┌─ THE DATA
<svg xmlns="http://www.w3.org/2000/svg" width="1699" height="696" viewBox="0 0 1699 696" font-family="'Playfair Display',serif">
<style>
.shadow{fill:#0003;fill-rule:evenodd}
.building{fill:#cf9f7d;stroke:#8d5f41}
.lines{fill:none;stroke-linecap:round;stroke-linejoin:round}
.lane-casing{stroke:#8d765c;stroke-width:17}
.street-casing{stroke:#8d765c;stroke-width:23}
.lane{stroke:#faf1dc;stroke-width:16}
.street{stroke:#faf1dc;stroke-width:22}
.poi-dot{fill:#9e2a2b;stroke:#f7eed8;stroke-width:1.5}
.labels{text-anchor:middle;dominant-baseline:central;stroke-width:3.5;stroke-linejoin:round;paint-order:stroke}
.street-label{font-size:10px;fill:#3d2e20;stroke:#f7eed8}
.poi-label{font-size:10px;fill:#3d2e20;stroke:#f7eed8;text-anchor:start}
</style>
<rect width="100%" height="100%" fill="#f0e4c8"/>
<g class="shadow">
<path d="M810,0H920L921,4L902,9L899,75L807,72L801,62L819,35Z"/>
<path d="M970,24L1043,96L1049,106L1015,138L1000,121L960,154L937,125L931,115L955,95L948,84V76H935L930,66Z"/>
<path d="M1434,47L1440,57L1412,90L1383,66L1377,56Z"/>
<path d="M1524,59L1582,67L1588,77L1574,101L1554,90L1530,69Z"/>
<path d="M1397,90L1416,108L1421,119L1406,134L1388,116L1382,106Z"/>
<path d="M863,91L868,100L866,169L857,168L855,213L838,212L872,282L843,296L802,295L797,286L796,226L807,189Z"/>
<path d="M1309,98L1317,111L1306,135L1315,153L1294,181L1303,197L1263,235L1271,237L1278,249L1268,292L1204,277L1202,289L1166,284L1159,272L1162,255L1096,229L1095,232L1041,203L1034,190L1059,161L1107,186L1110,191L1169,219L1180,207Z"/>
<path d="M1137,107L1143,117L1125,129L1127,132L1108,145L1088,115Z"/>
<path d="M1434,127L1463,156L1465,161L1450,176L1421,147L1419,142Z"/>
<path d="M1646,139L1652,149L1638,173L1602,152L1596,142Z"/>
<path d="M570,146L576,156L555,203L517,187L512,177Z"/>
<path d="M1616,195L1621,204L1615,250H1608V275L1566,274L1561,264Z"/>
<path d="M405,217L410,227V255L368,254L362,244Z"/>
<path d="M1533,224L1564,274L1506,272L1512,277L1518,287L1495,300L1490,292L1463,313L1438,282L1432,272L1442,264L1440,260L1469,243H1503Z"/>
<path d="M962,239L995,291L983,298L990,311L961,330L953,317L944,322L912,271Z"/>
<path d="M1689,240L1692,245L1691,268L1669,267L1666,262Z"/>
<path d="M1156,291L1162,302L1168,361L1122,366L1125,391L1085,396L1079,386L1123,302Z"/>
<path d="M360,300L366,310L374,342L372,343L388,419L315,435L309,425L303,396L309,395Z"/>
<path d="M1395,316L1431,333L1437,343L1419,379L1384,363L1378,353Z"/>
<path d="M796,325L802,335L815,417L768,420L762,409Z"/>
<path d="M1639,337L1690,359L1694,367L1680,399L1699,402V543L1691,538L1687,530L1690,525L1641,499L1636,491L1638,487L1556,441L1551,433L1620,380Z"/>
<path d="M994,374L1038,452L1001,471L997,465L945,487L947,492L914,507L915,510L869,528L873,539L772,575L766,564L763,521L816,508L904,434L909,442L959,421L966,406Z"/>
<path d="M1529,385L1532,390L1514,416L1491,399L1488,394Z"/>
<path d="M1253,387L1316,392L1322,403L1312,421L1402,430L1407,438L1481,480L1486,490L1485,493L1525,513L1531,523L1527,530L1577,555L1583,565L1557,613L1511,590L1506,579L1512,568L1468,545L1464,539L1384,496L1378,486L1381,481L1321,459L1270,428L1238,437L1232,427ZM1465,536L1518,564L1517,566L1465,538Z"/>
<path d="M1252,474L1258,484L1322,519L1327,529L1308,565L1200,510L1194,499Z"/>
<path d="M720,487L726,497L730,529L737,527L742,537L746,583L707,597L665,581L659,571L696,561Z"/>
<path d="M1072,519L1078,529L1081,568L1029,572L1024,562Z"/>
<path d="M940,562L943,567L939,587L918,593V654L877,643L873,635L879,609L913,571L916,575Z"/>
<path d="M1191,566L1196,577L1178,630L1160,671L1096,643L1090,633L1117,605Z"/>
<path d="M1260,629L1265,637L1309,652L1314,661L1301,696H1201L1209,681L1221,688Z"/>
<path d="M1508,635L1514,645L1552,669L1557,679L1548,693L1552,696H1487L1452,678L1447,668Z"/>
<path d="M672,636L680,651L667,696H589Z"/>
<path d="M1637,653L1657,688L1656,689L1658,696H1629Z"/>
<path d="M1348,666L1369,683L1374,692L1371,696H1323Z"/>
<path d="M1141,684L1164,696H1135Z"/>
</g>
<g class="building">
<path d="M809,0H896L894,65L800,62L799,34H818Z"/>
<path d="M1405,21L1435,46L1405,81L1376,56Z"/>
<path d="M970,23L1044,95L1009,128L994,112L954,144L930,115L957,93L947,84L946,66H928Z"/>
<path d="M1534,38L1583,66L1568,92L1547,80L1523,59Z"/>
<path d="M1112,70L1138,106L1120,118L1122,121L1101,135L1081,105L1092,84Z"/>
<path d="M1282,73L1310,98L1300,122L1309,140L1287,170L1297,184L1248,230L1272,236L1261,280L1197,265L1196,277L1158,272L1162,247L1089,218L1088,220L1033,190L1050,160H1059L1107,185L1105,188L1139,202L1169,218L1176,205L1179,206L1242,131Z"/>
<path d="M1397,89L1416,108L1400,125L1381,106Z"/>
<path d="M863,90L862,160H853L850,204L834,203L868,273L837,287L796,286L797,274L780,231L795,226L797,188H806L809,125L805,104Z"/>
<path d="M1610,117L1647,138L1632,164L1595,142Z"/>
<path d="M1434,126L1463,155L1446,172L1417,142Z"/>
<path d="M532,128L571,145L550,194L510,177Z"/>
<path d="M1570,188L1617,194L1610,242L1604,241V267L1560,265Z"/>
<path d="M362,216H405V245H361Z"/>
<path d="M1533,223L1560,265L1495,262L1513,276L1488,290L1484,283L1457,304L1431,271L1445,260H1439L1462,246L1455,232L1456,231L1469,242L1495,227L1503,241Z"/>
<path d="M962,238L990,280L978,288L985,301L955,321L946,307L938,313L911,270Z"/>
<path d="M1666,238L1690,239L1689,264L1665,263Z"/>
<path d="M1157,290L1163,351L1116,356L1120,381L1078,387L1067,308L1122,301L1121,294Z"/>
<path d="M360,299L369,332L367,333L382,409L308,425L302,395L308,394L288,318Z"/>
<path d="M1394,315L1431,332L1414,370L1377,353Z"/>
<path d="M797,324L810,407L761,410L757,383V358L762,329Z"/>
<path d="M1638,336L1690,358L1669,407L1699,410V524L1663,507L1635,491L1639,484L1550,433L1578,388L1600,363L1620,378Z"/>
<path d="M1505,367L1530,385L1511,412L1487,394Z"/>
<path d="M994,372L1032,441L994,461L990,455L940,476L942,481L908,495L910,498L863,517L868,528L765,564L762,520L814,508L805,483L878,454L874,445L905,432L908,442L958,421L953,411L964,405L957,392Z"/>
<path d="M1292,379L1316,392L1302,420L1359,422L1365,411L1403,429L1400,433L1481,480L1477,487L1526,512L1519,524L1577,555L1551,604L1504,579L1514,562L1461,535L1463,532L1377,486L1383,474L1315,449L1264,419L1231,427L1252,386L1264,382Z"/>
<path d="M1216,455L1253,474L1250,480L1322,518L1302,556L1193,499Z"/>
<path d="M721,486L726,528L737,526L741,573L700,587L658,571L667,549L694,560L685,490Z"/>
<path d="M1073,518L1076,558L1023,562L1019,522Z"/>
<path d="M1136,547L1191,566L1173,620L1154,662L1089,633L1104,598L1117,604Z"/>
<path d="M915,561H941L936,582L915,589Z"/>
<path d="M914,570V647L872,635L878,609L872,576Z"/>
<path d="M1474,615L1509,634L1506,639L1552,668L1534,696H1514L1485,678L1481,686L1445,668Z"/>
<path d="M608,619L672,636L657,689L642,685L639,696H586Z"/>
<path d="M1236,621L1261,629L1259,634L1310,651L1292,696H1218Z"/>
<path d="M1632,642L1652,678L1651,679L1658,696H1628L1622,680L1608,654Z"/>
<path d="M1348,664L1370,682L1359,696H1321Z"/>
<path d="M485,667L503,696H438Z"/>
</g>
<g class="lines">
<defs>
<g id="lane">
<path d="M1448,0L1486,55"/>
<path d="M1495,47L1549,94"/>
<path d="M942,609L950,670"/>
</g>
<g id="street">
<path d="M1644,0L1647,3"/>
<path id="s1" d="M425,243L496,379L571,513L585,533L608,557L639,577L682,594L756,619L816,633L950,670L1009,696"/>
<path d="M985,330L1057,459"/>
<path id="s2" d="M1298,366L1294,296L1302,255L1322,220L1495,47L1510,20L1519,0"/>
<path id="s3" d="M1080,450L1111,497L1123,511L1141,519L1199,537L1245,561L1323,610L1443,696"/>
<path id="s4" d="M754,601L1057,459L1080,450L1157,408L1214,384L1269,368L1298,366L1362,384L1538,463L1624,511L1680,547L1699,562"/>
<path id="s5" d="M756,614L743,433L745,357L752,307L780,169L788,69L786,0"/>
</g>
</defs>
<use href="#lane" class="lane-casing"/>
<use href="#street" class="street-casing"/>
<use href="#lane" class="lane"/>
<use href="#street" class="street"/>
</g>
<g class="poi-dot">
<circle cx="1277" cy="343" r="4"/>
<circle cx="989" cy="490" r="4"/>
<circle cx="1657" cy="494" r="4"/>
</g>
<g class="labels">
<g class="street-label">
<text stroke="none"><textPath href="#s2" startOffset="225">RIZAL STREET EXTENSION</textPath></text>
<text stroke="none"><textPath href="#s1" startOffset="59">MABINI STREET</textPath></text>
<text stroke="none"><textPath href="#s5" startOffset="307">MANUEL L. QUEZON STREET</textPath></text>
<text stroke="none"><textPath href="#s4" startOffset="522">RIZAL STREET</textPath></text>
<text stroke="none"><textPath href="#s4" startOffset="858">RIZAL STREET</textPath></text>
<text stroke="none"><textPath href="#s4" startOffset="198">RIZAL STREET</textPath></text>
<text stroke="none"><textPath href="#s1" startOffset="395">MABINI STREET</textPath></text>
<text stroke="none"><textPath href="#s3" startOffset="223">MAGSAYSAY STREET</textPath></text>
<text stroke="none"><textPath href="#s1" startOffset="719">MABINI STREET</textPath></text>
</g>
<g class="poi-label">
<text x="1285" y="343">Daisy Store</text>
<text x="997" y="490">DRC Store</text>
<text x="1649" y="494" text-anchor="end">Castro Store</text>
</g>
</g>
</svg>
└─
*WHAT IS REQUIRED*: Return each line of the data above that includes the word "linejoin".

*ANSWER FOR THIS EXERCISE*:
.lines{fill:none;stroke-linecap:round;stroke-linejoin:round}
.labels{text-anchor:middle;dominant-baseline:central;stroke-width:3.5;stroke-linejoin:round;paint-order:stroke}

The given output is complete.